_Records for the exercise:_
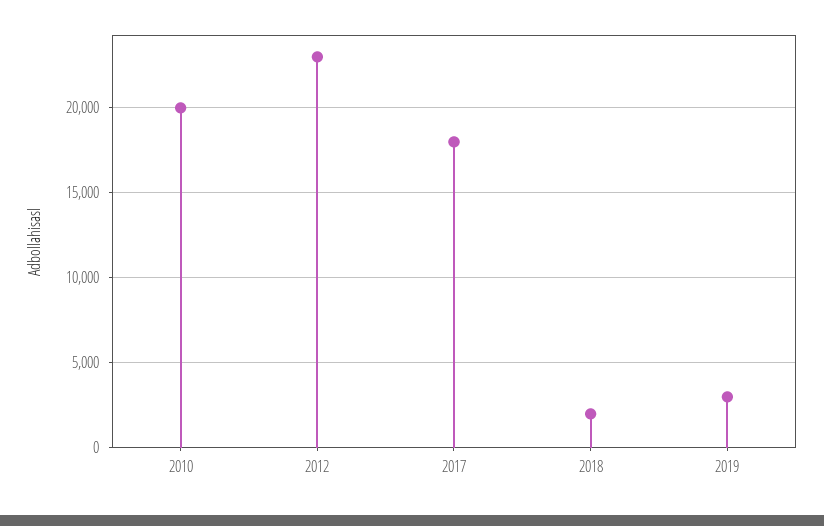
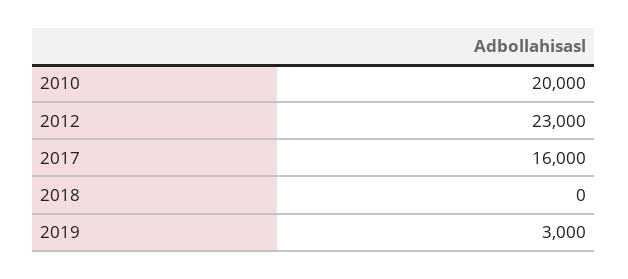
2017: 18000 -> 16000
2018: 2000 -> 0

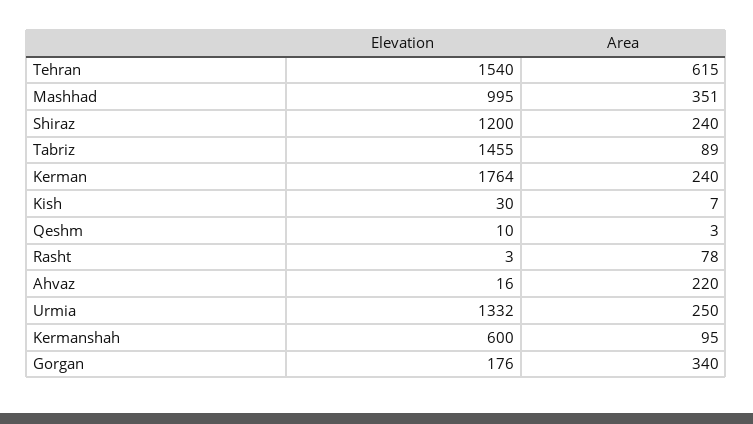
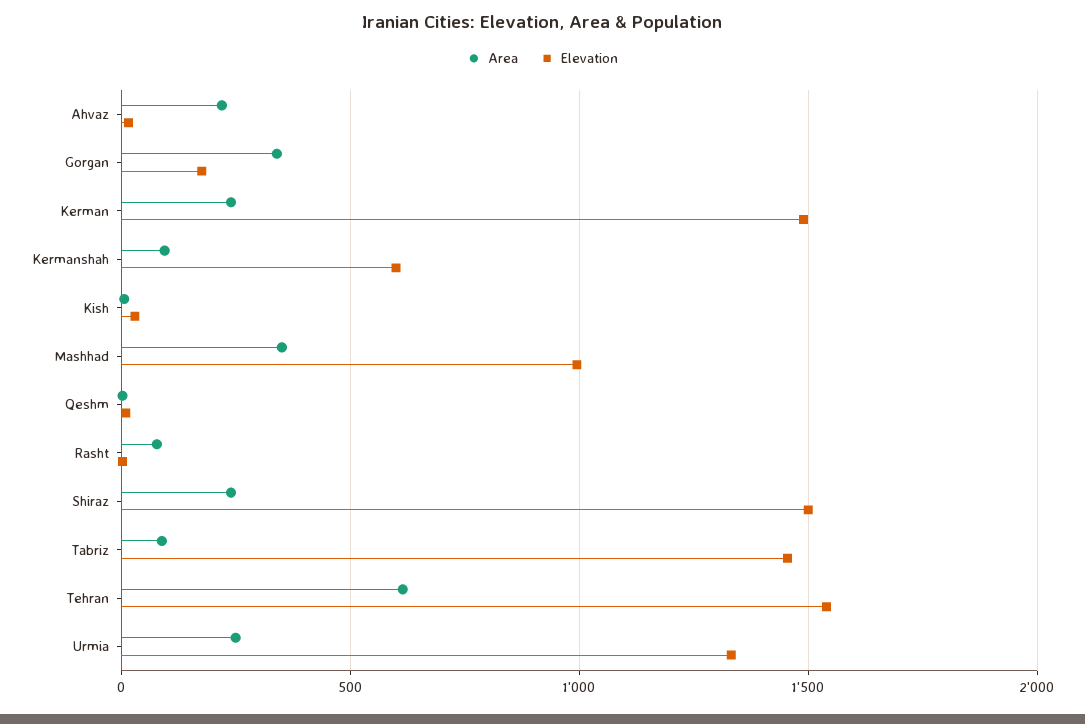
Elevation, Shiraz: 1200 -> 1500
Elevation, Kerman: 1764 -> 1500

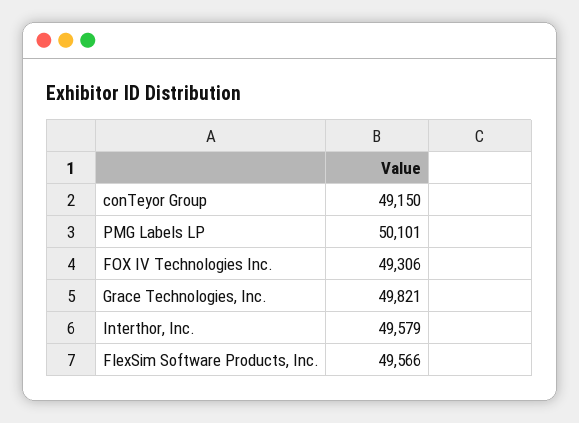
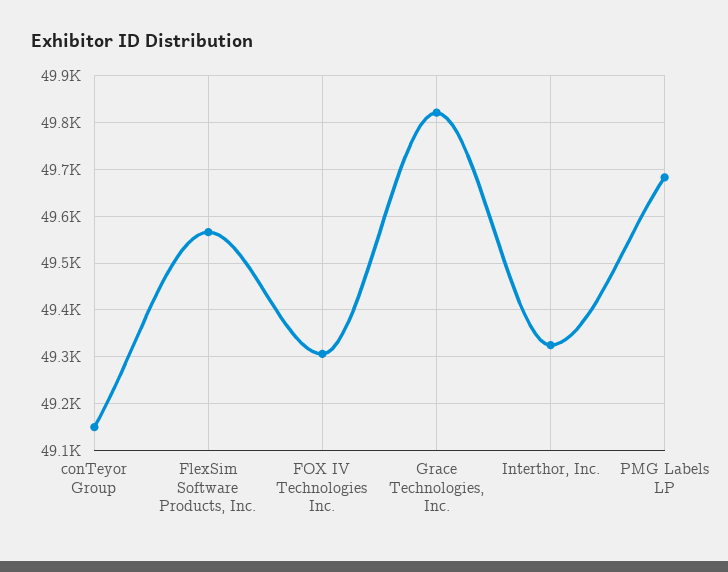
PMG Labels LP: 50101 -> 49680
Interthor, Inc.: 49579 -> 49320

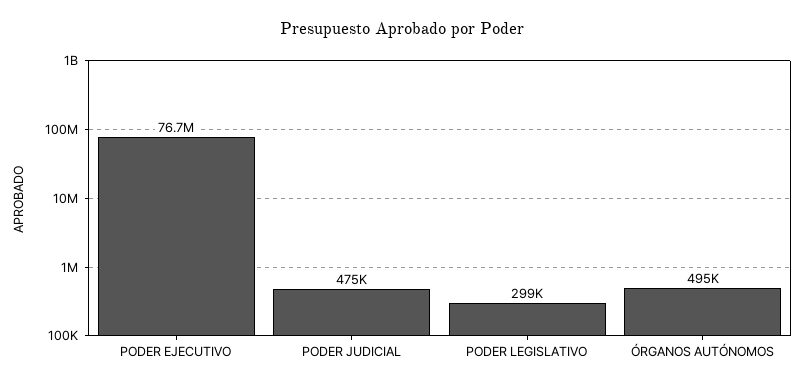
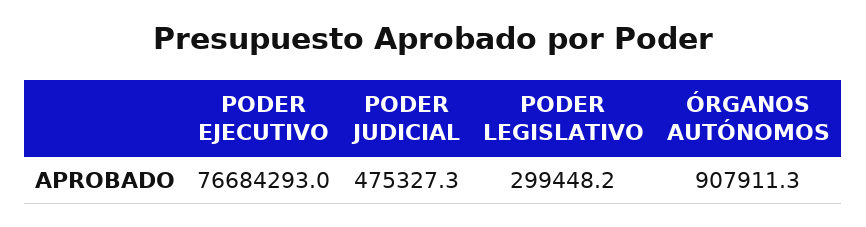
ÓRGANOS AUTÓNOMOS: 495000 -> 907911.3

_Work task:_ Identify each line in the records above that contains the word "Elevation", and copy it out in full.

_Answer for the task:_
Elevation, Shiraz: 1200 -> 1500
Elevation, Kerman: 1764 -> 1500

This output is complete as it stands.